Persistence graphical tools reference manual

gudhi.plot_persistence_barcode(persistence=[], persistence_file='', alpha=0.6, max_intervals=1000, max_barcodes=1000, inf_delta=0.1, legend=False, colormap=None, axes=None)[source]

This function plots the persistence bar code from persistence values list or from a persistence file.

Parameters
  • persistence (list of tuples(dimension, tuple(birth, death))) – Persistence intervals values list grouped by dimension.

  • persistence_file (string) – A persistence file style name (reset persistence if both are set).

  • alpha (float.) – barcode transparency value (0.0 transparent through 1.0 opaque - default is 0.6).

  • max_intervals (int.) – maximal number of intervals to display. Selected intervals are those with the longest life time. Set it to 0 to see all. Default value is 1000.

  • inf_delta (float.) – Infinity is placed at ((max_death - min_birth) x inf_delta) above max_death value. A reasonable value is between 0.05 and 0.5 - default is 0.1.

  • legend (boolean.) – Display the dimension color legend (default is False).

  • colormap (tuple of colors (3-tuple of float between 0. and 1.)) – A matplotlib-like qualitative colormaps. Default is None which means matplotlib.cm.Set1.colors.

  • axes (matplotlib.axes.Axes) – A matplotlib-like subplot axes. If None, the plot is drawn on a new set of axes.

Returns

(matplotlib.axes.Axes): The axes on which the plot was drawn.

gudhi.plot_persistence_diagram(persistence=[], persistence_file='', alpha=0.6, band=0.0, max_intervals=1000, max_plots=1000, inf_delta=0.1, legend=False, colormap=None, axes=None)[source]

This function plots the persistence diagram from persistence values list or from a persistence file.

Parameters
  • persistence (list of tuples(dimension, tuple(birth, death))) – Persistence intervals values list grouped by dimension.

  • persistence_file (string) – A persistence file style name (reset persistence if both are set).

  • alpha (float.) – plot transparency value (0.0 transparent through 1.0 opaque - default is 0.6).

  • band (float.) – band (not displayed if \(\leq\) 0. - default is 0.)

  • max_intervals (int.) – maximal number of intervals to display. Selected intervals are those with the longest life time. Set it to 0 to see all. Default value is 1000.
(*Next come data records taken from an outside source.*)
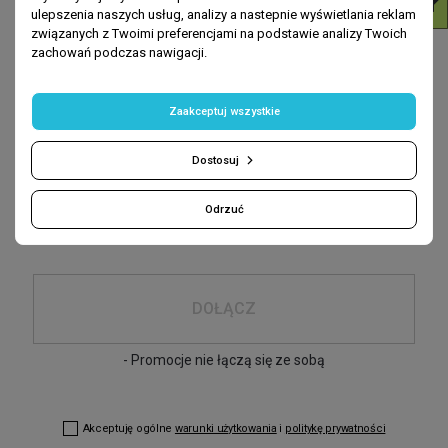
ulepszenia naszych usług, analizy a nastepnie wyświetlania reklam
związanych z Twoimi preferencjami na podstawie analizy Twoich
Wróć do góry
zachowań podczas nawigacji.
Zaakceptuj wszystkie
Zapisz się
-10% na pierwsze zakupy
Dostosuj
podaj swój e-mail:
Odrzuć
DOŁĄCZ
- Promocje nie łączą się ze sobą
Akceptuję ogólne
warunki użytkowania
i
politykę prywatności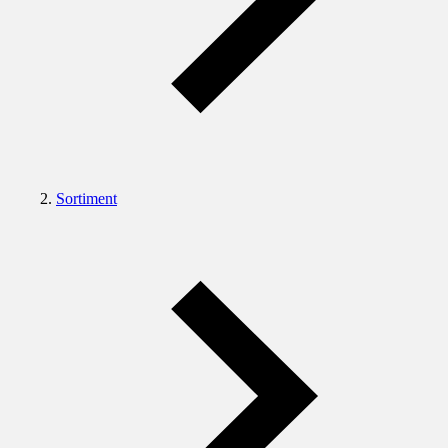
Sortiment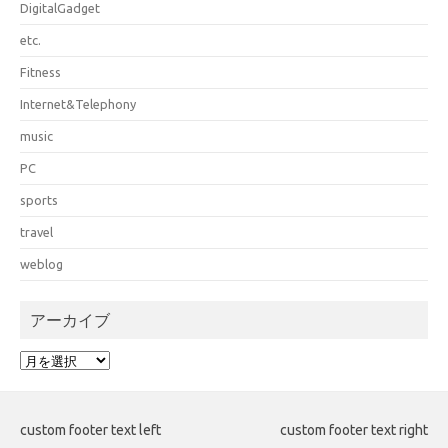
DigitalGadget
etc.
Fitness
Internet&Telephony
music
PC
sports
travel
weblog
アーカイブ
ア
ー
カ
イ
custom footer text left
custom footer text right
ブ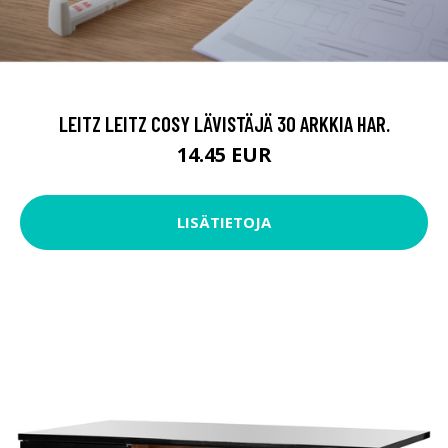
LEITZ LEITZ COSY LÄVISTÄJÄ 30 ARKKIA HAR.
14.45 EUR
LISÄTIETOJA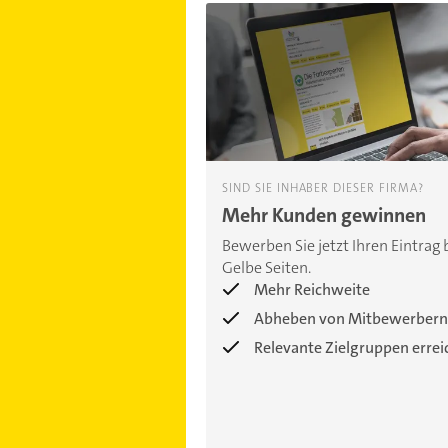
SIND SIE INHABER DIESER FIRMA?
Mehr Kunden gewinnen
Bewerben Sie jetzt Ihren Eintrag 
Gelbe Seiten.
Mehr Reichweite
Abheben von Mitbewerbern
Relevante Zielgruppen erre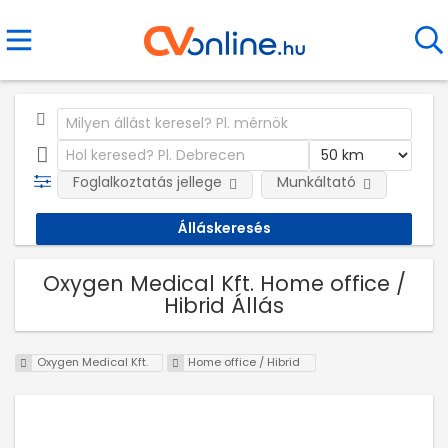
Foglalkoztatás jellege
Munkáltató
Oxygen Medical Kft. Home office /
Hibrid Állás
Oxygen Medical Kft.
Home office / Hibrid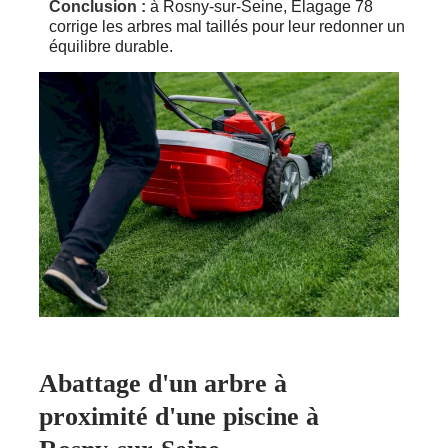
Conclusion :
à Rosny-sur-Seine, Elagage 78
corrige les arbres mal taillés pour leur redonner un
équilibre durable.
Abattage d'un arbre à
proximité d'une piscine à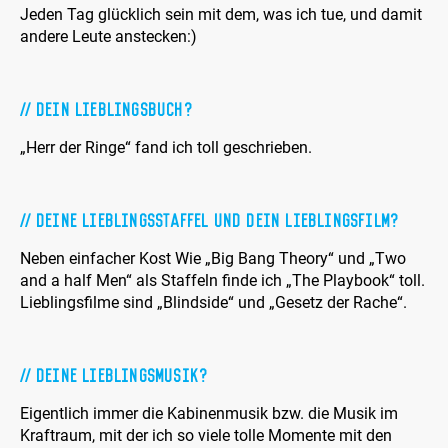
Jeden Tag glücklich sein mit dem, was ich tue, und damit
andere Leute anstecken:)
Dein Lieblingsbuch?
„Herr der Ringe“ fand ich toll geschrieben.
Deine Lieblingsstaffel und dein Lieblingsfilm?
Neben einfacher Kost Wie „Big Bang Theory“ und „Two
and a half Men“ als Staffeln finde ich „The Playbook“ toll.
Lieblingsfilme sind „Blindside“ und „Gesetz der Rache“.
Deine Lieblingsmusik?
Eigentlich immer die Kabinenmusik bzw. die Musik im
Kraftraum, mit der ich so viele tolle Momente mit den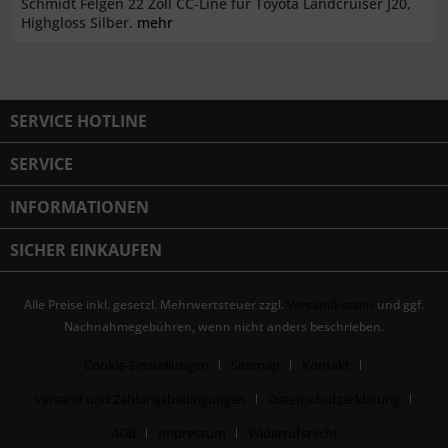
Schmidt Felgen 22 Zoll CC-Line für Toyota Landcruiser J20,
Highgloss Silber.
mehr
SERVICE HOTLINE
SERVICE
INFORMATIONEN
SICHER EINKAUFEN
Alle Preise inkl. gesetzl. Mehrwertsteuer zzgl.
Versandkosten
und ggf.
Nachnahmegebühren, wenn nicht anders beschrieben.
Cookie-Einstellungen
Sitemap
Kontakt
Versand und Zahlungsbedingungen
Datenschutzerklärung
AGB
Impressum
Widerrufsrecht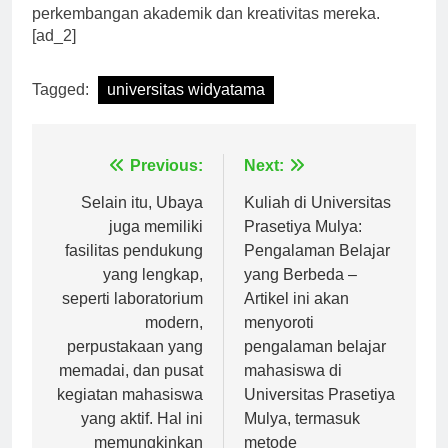
disediakan dengan sebaik-baiknya untuk mendukung
perkembangan akademik dan kreativitas mereka.
[ad_2]
Tagged:
universitas widyatama
Navigasi
Previous:
Next:
pos
Selain itu, Ubaya
Kuliah di Universitas
juga memiliki
Prasetiya Mulya:
fasilitas pendukung
Pengalaman Belajar
yang lengkap,
yang Berbeda –
seperti laboratorium
Artikel ini akan
modern,
menyoroti
perpustakaan yang
pengalaman belajar
memadai, dan pusat
mahasiswa di
kegiatan mahasiswa
Universitas Prasetiya
yang aktif. Hal ini
Mulya, termasuk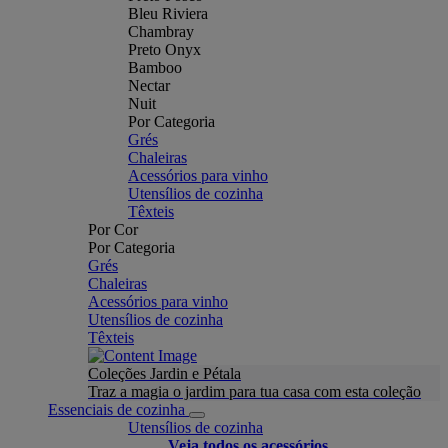
Bleu Riviera
Chambray
Preto Onyx
Bamboo
Nectar
Nuit
Por Categoria
Grés
Chaleiras
Acessórios para vinho
Utensílios de cozinha
Têxteis
Por Cor
Por Categoria
Grés
Chaleiras
Acessórios para vinho
Utensílios de cozinha
Têxteis
Coleções Jardin e Pétala
Traz a magia o jardim para tua casa com esta coleção
Essenciais de cozinha
Utensílios de cozinha
Veja todos os acessórios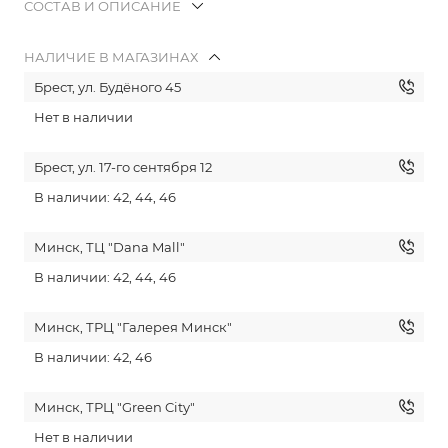
СОСТАВ И ОПИСАНИЕ
НАЛИЧИЕ В МАГАЗИНАХ
Брест, ул. Будёного 45
Нет в наличии
Брест, ул. 17-го сентября 12
В наличии: 42, 44, 46
Минск, ТЦ "Dana Mall"
В наличии: 42, 44, 46
Минск, ТРЦ "Галерея Минск"
В наличии: 42, 46
Минск, ТРЦ "Green City"
Нет в наличии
  • inf_delta (float.) – Infinity is placed at ((max_death - min_birth) x inf_delta) above max_death value. A reasonable value is between 0.05 and 0.5 - default is 0.1.

  • legend (boolean.) – Display the dimension color legend (default is False).

  • colormap (tuple of colors (3-tuple of float between 0. and 1.)) – A matplotlib-like qualitative colormaps. Default is None which means matplotlib.cm.Set1.colors.

  • axes (matplotlib.axes.Axes) – A matplotlib-like subplot axes. If None, the plot is drawn on a new set of axes.

Returns

(matplotlib.axes.Axes): The axes on which the plot was drawn.

gudhi.plot_persistence_density(persistence=[], persistence_file='', nbins=300, bw_method=None, max_intervals=1000, dimension=None, cmap=None, legend=False, axes=None)[source]

This function plots the persistence density from persistence values list or from a persistence file. Be aware that this function does not distinguish the dimension, it is up to you to select the required one. This function also does not handle degenerate data set (scipy correlation matrix inversion can fail).

Parameters
  • persistence (list of tuples(dimension, tuple(birth, death))) – Persistence intervals values list grouped by dimension.

  • persistence_file (string) – A persistence file style name (reset persistence if both are set).

  • nbins (int.) – Evaluate a gaussian kde on a regular grid of nbins x nbins over data extents (default is 300)

  • bw_method (str, scalar or callable, optional.) – The method used to calculate the estimator bandwidth. This can be ‘scott’, ‘silverman’, a scalar constant or a callable. If a scalar, this will be used directly as kde.factor. If a callable, it should take a gaussian_kde instance as only parameter and return a scalar. If None (default), ‘scott’ is used. See scipy.stats.gaussian_kde documentation for more details.

  • max_intervals (int.) – maximal number of points used in the density estimation. Selected intervals are those with the longest life time. Set it to 0 to see all. Default value is 1000.

  • dimension (int.) – the dimension to be selected in the intervals (default is None to mix all dimensions).

  • cmap (cf. matplotlib colormap.) – A matplotlib colormap (default is matplotlib.pyplot.cm.hot_r).

  • legend (boolean.) – Display the color bar values (default is False).

  • axes (matplotlib.axes.Axes) – A matplotlib-like subplot axes. If None, the plot is drawn on a new set of axes.

Returns

(matplotlib.axes.Axes): The axes on which the plot was drawn.